Sandy Hutchins, Sports Editor

The next fruit up on the list is also a lesser known and underappreciated gem, the durian. For those of you who have never heard of the durian, it is a very large fruit that can be upward of a foot across and can weigh over seven pounds. The durian is typically a brownish green colored fruit that is covered with thorns with flesh that is typically yellow to red. The most famous or infamous thing the durian is known for, depending on the person, is its smell, which is extremely pungent. This smell has been described as sweet by some and a rotten mixture of bad onions, turpentine and raw sewage by others. This odor can linger for several days, which has led to its banishment from hotels and public transportation in Southeast Asia.

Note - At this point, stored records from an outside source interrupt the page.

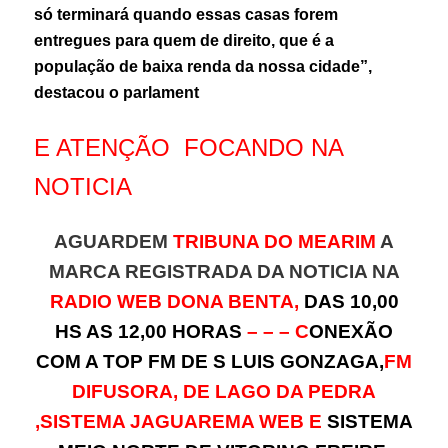
só terminará quando essas casas forem
entregues para quem de direito, que é a
população de baixa renda da nossa cidade”,
destacou o parlament
E ATENÇÃO FOCANDO NA
NOTICIA
AGUARDEM
TRIBUNA DO MEARIM
A
MARCA REGISTRADA DA NOTICIA NA
RADIO WEB DONA BENTA,
DAS 10,00
HS AS 12,00 HORAS
– – – C
ONEXÃO
COM A TOP FM DE S LUIS GONZAGA,
FM
DIFUSORA, DE LAGO DA PEDRA
,SISTEMA JAGUAREMA WEB E
SISTEMA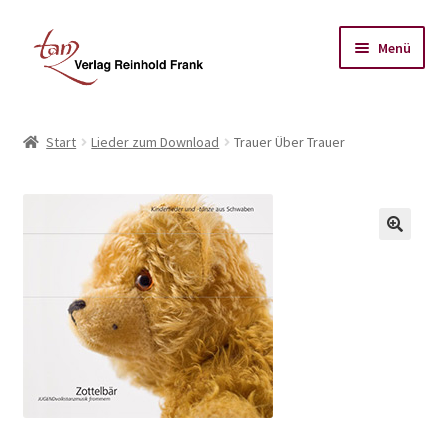
Zur
Zum
Menü
Navigation
Inhalt
springen
springen
Start
Start
Lieder zum Download
Trauer Über Trauer
Datenschutz-Bestimmungen
Impressum
Kasse
Mein Koto
Warenkorb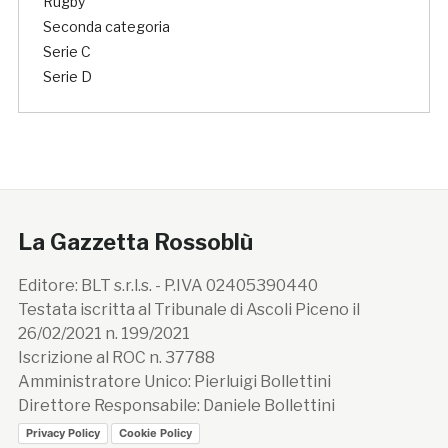
Rugby
Seconda categoria
Serie C
Serie D
La Gazzetta Rossoblù
Editore: BLT s.r.l.s. - P.IVA 02405390440
Testata iscritta al Tribunale di Ascoli Piceno il
26/02/2021 n. 199/2021
Iscrizione al ROC n. 37788
Amministratore Unico: Pierluigi Bollettini
Direttore Responsabile: Daniele Bollettini
Privacy Policy
Cookie Policy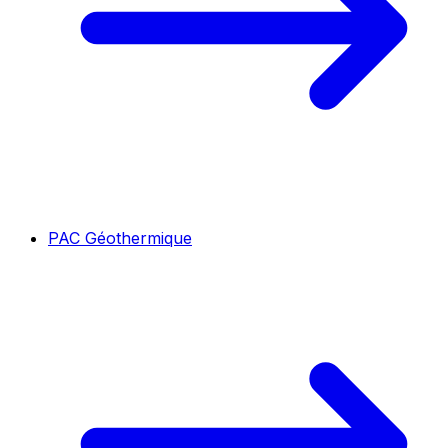
PAC Géothermique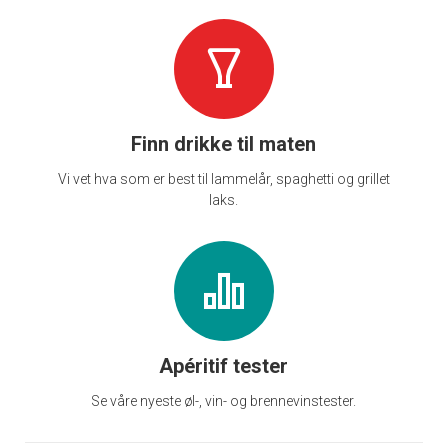
Finn drikke til maten
Vi vet hva som er best til lammelår, spaghetti og grillet
laks.
Apéritif tester
Se våre nyeste øl-, vin- og brennevinstester.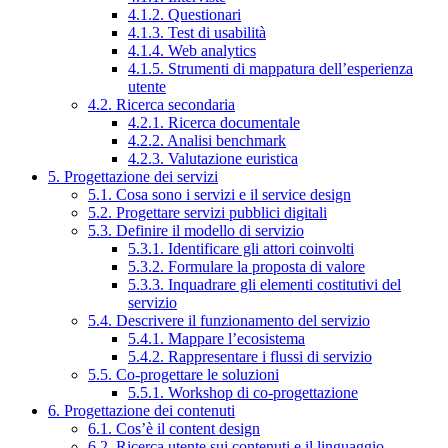
4.1.2. Questionari
4.1.3. Test di usabilità
4.1.4. Web analytics
4.1.5. Strumenti di mappatura dell’esperienza
utente
4.2. Ricerca secondaria
4.2.1. Ricerca documentale
4.2.2. Analisi benchmark
4.2.3. Valutazione euristica
5. Progettazione dei servizi
5.1. Cosa sono i servizi e il service design
5.2. Progettare servizi pubblici digitali
5.3. Definire il modello di servizio
5.3.1. Identificare gli attori coinvolti
5.3.2. Formulare la proposta di valore
5.3.3. Inquadrare gli elementi costitutivi del
servizio
5.4. Descrivere il funzionamento del servizio
5.4.1. Mappare l’ecosistema
5.4.2. Rappresentare i flussi di servizio
5.5. Co-progettare le soluzioni
5.5.1. Workshop di co-progettazione
6. Progettazione dei contenuti
6.1. Cos’è il content design
6.2. Ricerca utente sui contenuti e il linguaggio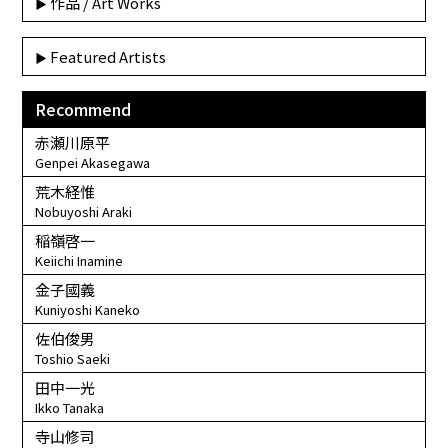
作品 / Art Works
Featured Artists
Recommend
赤瀬川原平
Genpei Akasegawa
荒木経惟
Nobuyoshi Araki
稲嶺啓一
Keiichi Inamine
金子國義
Kuniyoshi Kaneko
佐伯俊男
Toshio Saeki
田中一光
Ikko Tanaka
寺山修司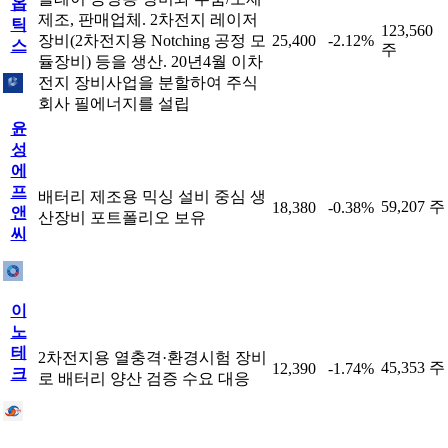
옵
제조, 판매업체. 2차전지 레이저
틱
123,560
장비(2차전지용 Notching 공정 모
25,400
-2.12%
스
주
듈장비) 등을 생산. 20년4월 이차
전지 장비사업을 분할하여 주식
회사 필에너지를 설립
윤
성
에
프
배터리 제조용 믹싱 설비 중심 생
59,207 주
18,380
-0.38%
앤
산장비 포트폴리오 보유
씨
이
노
테
2차전지용 열충격·환경시험 장비
45,353 주
12,390
-1.74%
크
로 배터리 양산 검증 수요 대응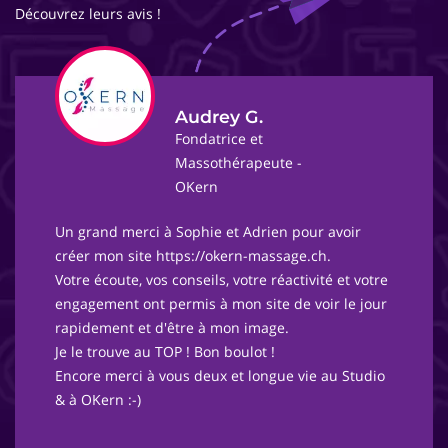
Découvrez leurs avis !
Audrey G.
Fondatrice et
Massothérapeute -
OKern
Un grand merci à Sophie et Adrien pour avoir
créer mon site https://okern-massage.ch.
Votre écoute, vos conseils, votre réactivité et votre
engagement ont permis à mon site de voir le jour
rapidement et d'être à mon image.
Je le trouve au TOP ! Bon boulot !
Encore merci à vous deux et longue vie au Studio
& à OKern :-)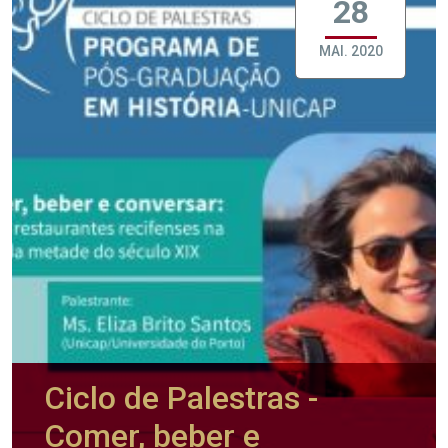
28
MAI. 2020
Ciclo de Palestras -
Comer, beber e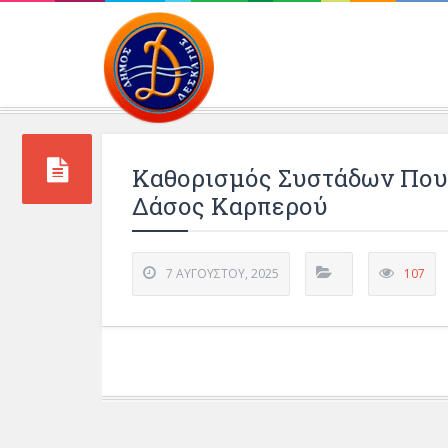
Περιβάλλοντος και 
Καθορισμός Συστάδων Που
Δάσος Καρπερού
7 ΑΥΓΟΎΣΤΟΥ, 2025
107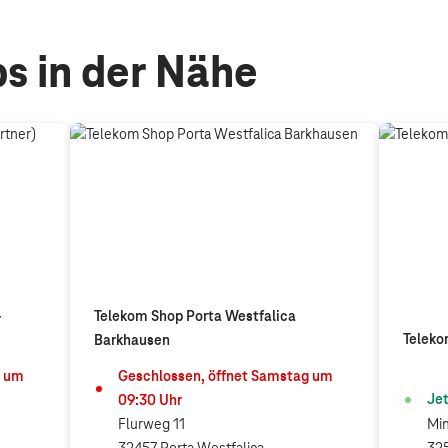
s in der Nähe
-
Telekom Shop Porta Westfalica
Teleko
Barkhausen
um
Geschlossen, öffnet
Samstag
um
Jet
09:30
Uhr
Flurweg 11
Min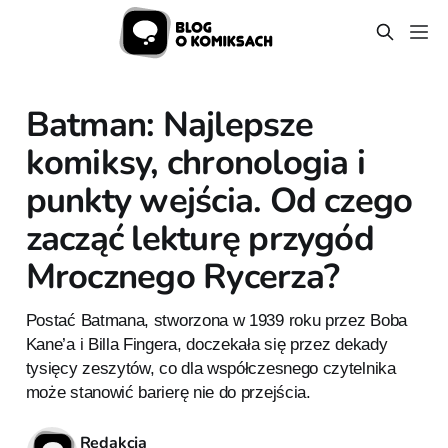
Batman: Najlepsze
komiksy, chronologia i
punkty wejścia. Od czego
zacząć lekturę przygód
Mrocznego Rycerza?
Postać Batmana, stworzona w 1939 roku przez Boba
Kane’a i Billa Fingera, doczekała się przez dekady
tysięcy zeszytów, co dla współczesnego czytelnika
może stanowić barierę nie do przejścia.
Redakcja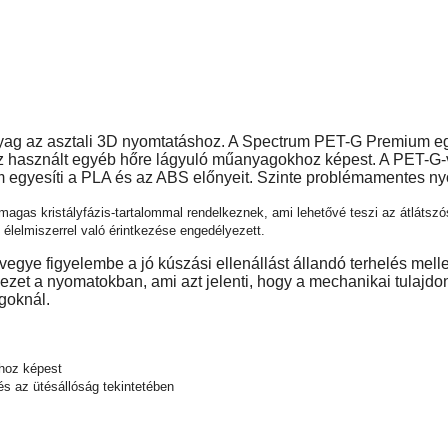
 az asztali 3D nyomtatáshoz. A Spectrum PET-G Premium egyik
asznált egyéb hőre lágyuló műanyagokhoz képest. A PET-G-vel
egyesíti a PLA és az ABS előnyeit. Szinte problémamentes nyomt
as kristályfázis-tartalommal rendelkeznek, ami lehetővé teszi az átlátszós
lelmiszerrel való érintkezése engedélyezett.
ye figyelembe a jó kúszási ellenállást állandó terhelés mellett
ezet a nyomatokban, ami azt jelenti, hogy a mechanikai tulaj
goknál.
khoz képest
s az ütésállóság tekintetében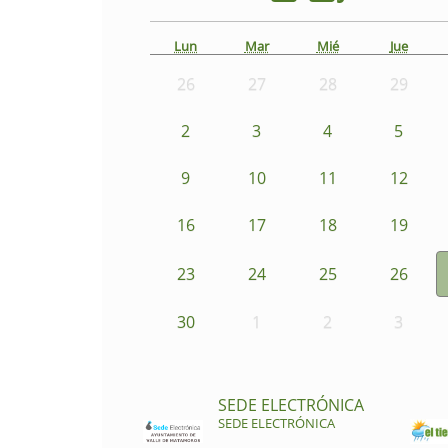
Lun
Mar
Mié
Jue
26
27
28
29
2
3
4
5
9
10
11
12
16
17
18
19
23
24
25
26
30
1
2
3
SEDE ELECTRÓNICA
SEDE ELECTRÓNICA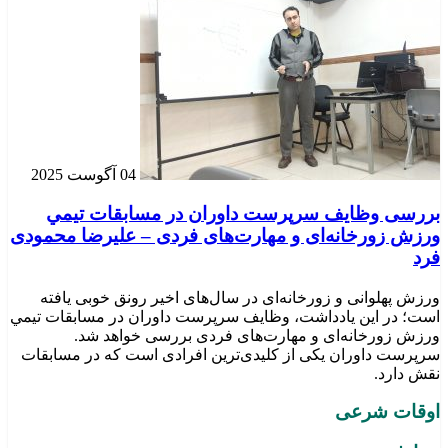
04 آگوست 2025
بررسی وظايف سرپرست داوران در مسابقات تیمي
ورزش زورخانه‌ای و مهارت‌های فردی – علیرضا محمودی
فرد
ورزش پهلوانی و زورخانه‌ای در سال‌های اخیر رونق خوبی یافته
است؛ در این یادداشت، وظایف سرپرست داوران در مسابقات تیمي
ورزش زورخانه‌ای و مهارت‌های فردی بررسی خواهد شد.
سرپرست داوران یکی از کلیدی‌ترین افرادی است که در مسابقات
نقش دارد.
اوقات شرعی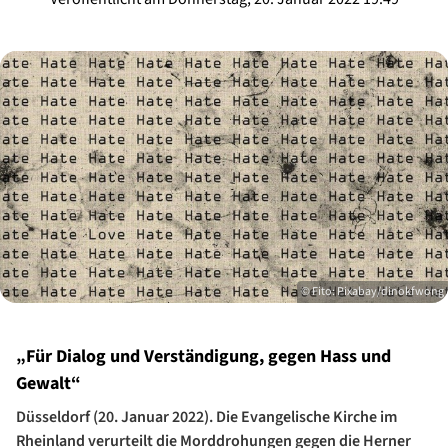
© Fito: Pixabay/dinokfwong
„Für Dialog und Verständigung, gegen Hass und
Gewalt“​
Düsseldorf (20. Januar 2022). Die Evangelische Kirche im
Rheinland verurteilt die Morddrohungen gegen die Herner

Despite its odor, the durian is used in a variety of sweet edibles such as Malay candy. Durian ice cream is also a very popular dessert in Indonesia. Not only is it limited to desserts, but it is also included in a variety of soups, rice dishes and even curries.

The durian, like most other fruits, also has a very deep history. This unique fruit originates from the region of Borneo and Sumatra and grew wild in the Malay Peninsula. It was cultivated from India and New Guinea, and over 400 years ago it was traded across Myanmar and became widely cultivated in Thailand and South Vietnam. The Europeans did not discover this fruit until the 15th century when Niccolo Da Conti traveled to Sumatra. Recently the demand for the durian has gone up drastically as Asia’s affluence has increased.

The durian is one of the most unique fruits out there and so fittingly, it has earned the nickname of the “King of the Fruits” due to its intimidating look and size and the pungent smell it gives off. While uncommon in America, it is something everyone should try once.